Alzheimer's disease (AD) has been associated with dysregulation of brain cholesterol homeostasis. Proprotein convertase subtilisin/kexin type 9 (PCSK9), beyond the known role in the regulation of plasma low-density lipoprotein cholesterol, was first identified in the brain with a potential involvement in brain development and apoptosis. However, its role in the central nervous system (CNS) and in AD pathogenesis is still far from being understood. While in vitro and in vivo evidence led to controversial results, genetic studies apparently did not find an association between PCSK9 loss of function mutations and AD risk or prevalence.
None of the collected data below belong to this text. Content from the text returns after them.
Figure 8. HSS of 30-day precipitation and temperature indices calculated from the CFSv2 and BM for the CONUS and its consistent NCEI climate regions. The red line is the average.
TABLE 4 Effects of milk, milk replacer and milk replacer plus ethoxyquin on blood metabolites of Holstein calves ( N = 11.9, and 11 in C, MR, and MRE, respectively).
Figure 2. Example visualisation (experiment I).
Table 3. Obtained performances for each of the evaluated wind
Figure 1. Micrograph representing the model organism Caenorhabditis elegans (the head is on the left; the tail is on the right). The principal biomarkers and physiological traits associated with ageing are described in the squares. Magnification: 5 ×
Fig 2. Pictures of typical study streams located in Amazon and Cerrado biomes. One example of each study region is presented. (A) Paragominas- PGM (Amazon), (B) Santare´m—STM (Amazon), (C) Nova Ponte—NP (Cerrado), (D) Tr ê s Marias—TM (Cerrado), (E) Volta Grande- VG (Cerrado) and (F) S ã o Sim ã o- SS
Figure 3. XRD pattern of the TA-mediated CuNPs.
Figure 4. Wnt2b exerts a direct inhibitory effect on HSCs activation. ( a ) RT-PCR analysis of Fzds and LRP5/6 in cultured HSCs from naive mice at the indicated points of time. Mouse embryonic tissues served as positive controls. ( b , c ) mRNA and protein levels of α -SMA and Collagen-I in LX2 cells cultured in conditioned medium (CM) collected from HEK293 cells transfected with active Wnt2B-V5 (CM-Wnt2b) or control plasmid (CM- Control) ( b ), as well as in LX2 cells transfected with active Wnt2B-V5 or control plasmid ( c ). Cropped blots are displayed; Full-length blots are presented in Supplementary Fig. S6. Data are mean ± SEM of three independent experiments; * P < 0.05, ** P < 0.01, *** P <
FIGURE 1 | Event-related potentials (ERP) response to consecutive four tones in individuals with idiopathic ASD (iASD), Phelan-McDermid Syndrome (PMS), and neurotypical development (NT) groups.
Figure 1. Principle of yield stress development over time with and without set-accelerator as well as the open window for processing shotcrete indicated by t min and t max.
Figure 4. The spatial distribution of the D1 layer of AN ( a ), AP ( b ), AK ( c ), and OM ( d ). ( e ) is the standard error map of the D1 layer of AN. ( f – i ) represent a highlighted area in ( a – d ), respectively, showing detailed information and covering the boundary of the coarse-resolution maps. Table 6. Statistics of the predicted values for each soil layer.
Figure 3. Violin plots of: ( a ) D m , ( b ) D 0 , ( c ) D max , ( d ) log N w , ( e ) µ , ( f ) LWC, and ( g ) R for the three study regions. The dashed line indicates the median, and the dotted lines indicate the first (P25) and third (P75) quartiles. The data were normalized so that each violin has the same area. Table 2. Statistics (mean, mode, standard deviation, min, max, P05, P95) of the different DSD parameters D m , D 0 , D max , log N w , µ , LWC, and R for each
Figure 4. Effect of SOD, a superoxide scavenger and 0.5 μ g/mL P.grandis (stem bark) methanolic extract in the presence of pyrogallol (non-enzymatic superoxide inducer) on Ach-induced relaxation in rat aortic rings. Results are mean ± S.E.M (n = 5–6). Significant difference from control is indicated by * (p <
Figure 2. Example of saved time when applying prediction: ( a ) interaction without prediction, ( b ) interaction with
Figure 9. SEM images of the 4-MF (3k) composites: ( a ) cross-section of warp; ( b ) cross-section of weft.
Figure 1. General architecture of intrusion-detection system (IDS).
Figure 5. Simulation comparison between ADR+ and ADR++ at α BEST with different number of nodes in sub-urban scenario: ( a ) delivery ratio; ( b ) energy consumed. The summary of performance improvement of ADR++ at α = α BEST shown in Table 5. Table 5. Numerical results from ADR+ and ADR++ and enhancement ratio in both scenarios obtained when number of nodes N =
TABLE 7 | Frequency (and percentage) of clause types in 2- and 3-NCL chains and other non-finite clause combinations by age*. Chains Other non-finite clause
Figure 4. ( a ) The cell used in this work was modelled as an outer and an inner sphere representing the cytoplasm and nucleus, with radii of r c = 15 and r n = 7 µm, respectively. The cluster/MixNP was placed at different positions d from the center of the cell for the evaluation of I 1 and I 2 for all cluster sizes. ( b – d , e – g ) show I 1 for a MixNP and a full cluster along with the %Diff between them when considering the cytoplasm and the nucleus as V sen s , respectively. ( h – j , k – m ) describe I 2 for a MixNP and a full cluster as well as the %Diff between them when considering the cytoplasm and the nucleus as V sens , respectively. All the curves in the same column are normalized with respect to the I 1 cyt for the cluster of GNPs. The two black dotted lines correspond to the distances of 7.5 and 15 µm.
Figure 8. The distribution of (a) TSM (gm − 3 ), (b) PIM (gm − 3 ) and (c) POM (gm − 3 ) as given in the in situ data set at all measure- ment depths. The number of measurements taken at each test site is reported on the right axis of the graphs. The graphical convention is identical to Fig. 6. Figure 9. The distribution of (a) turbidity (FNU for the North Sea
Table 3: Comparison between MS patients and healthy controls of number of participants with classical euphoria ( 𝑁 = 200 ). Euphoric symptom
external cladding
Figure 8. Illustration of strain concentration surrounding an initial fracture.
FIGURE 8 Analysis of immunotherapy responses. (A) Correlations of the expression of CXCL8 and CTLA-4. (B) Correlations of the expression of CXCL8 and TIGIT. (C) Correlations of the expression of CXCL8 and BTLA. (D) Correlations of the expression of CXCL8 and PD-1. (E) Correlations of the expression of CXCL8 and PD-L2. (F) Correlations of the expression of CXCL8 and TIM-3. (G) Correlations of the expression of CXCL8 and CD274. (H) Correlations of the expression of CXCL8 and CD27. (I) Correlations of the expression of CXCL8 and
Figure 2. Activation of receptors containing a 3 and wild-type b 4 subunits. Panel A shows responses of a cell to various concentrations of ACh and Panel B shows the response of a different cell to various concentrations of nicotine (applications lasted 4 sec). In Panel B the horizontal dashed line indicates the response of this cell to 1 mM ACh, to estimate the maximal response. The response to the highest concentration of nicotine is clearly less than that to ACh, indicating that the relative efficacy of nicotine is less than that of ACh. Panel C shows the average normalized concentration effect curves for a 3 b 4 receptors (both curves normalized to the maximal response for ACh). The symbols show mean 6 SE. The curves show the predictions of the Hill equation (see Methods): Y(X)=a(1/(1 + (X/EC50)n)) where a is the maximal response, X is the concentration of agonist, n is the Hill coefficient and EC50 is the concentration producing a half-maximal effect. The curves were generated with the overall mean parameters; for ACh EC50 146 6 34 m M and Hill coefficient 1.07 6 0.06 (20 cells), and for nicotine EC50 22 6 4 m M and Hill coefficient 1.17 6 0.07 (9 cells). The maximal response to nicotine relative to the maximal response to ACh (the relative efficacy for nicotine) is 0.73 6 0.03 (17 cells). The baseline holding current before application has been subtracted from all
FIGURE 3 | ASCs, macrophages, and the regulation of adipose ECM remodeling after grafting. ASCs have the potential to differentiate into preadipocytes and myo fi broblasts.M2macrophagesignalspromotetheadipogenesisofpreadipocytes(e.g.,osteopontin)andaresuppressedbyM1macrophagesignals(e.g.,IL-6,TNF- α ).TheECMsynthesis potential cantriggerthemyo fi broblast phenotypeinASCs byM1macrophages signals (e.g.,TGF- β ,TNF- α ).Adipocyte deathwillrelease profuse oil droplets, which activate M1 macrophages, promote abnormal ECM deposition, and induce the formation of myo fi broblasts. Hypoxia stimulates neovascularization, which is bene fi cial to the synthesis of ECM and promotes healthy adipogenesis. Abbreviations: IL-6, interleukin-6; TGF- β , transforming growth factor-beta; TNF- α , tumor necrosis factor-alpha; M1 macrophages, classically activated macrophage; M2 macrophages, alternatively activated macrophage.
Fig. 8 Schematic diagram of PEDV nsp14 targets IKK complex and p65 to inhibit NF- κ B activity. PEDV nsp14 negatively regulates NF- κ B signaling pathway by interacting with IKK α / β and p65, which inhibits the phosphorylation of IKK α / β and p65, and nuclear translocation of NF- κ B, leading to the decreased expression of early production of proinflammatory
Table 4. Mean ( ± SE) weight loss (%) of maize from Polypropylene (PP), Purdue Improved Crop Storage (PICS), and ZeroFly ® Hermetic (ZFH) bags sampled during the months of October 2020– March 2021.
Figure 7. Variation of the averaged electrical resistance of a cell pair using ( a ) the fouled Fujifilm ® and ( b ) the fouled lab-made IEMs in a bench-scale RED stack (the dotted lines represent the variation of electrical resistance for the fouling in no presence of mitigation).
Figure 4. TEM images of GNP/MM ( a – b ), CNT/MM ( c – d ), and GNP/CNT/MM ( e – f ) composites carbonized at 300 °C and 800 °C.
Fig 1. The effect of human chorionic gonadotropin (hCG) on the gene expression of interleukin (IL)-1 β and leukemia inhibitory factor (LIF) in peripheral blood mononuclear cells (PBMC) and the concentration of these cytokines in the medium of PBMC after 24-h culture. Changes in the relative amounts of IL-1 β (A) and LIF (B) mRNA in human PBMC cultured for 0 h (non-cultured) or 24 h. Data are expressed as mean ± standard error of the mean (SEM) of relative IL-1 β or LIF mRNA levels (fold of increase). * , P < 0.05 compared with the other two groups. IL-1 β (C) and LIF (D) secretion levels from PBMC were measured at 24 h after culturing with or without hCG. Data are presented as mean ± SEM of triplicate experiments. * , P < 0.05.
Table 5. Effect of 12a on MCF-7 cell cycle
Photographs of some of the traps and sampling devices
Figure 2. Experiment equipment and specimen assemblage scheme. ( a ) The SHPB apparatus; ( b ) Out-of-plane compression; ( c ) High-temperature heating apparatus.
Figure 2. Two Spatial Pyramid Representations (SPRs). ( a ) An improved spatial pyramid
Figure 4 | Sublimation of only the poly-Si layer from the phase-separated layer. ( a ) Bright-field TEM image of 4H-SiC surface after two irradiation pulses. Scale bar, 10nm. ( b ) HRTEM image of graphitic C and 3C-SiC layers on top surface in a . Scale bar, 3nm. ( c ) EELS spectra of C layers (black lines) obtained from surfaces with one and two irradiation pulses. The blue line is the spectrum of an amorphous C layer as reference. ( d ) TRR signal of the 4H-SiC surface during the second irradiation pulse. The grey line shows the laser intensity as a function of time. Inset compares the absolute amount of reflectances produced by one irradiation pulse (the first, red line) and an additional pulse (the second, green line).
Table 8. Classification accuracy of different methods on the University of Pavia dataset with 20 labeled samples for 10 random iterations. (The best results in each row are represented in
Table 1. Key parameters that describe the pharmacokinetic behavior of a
In addition, a potential impairment of cognitive performances by the treatment with the PCSK9 inhibitors, alirocumab and evolocumab, have been excluded, although ongoing studies with longer follow-up will provide further insights. PCSK9 is able to affect the expression of neuronal receptors involved in cholesterol homeostasis and neuroinflammation, and higher PCSK9 concentrations have been found in the cerebrospinal fluid (CSF) of AD patients. In this review article, we critically examined the science of PCSK9 with respect to its modulatory role of the mechanisms underlying the pathogenesis of AD. In addition, based on literature data, we made the hypothesis to consider brain PCSK9 as a negative modulator of brain cholesterol homeostasis and neuroinflammation and a potential pharmacological target for treatment.

Keywords: Alzheimer; PCSK9 (proprotein convertase subtilisin/kexin type 9); apoE receptors; apolipoprotein E; brain; cholesterol; cognitive; neuron.

Figure 1

Potential implication of proprotein convertase subtilisin/kexin type 9 (PCSK9) in amyloid β (Aβ) clearance in Alzheimer’s disease (AD). LDL receptor-related protein 1 (LRP1), expressed in microglia, neurons, astrocytes and pericytes, and CD36, mainly present in microglia, are the two main lipoprotein receptors involved in Aβ clearance and are potentially targeted by PCSK9. (1) LRP1 may also influence the production of Aβ from amyloid precursor protein (APP) in neurons through a direct protein-protein interaction or competition with the α/β-secretase cleavage of APP. (2) Once Aβ is released into the extracellular space in the brain can form amyloid plaques or oligomers and LRP1 or CD36 can mediate its cellular uptake by neurons, microglia, astrocytes, vascular smooth muscle cells, pericytes and endothelial cells. (3) A portion of Aβ may be transported through LRP1 at the blood-brain barrier (BBB) and reversed into the blood, thus PCSK9 may also interfere with this process. (4) Both LRP1 and CD36 expressed in the liver might also help the clearance of Aβ from the blood, and PCSK9 may affect this pathway by reducing their expression levels in hepatocytes. (5) Apolipoprotein E (ApoE), which is mainly produced and secreted from astrocytes in the brain, is lipidated by ATP binding cassette transporters A1 (ABCA1) to supply cholesterol/lipids to neurons and other cells through LRP1 and CD36. PCSK9 has been shown to downregulate the expression of ABCA1, thus opening to a possible modulation of the release of ApoE containing lipoproteins and thus LRP1- or CD36-mediated Aβ metabolism. Indeed, ApoE isoforms may affect LRP1-mediated Aβ metabolism by directly interacting with Aβ or competing with Aβ for receptor binding. (6) ApoE lipoprotein may also interact with PCSK9 hence influencing its action on LRP1 and CD36.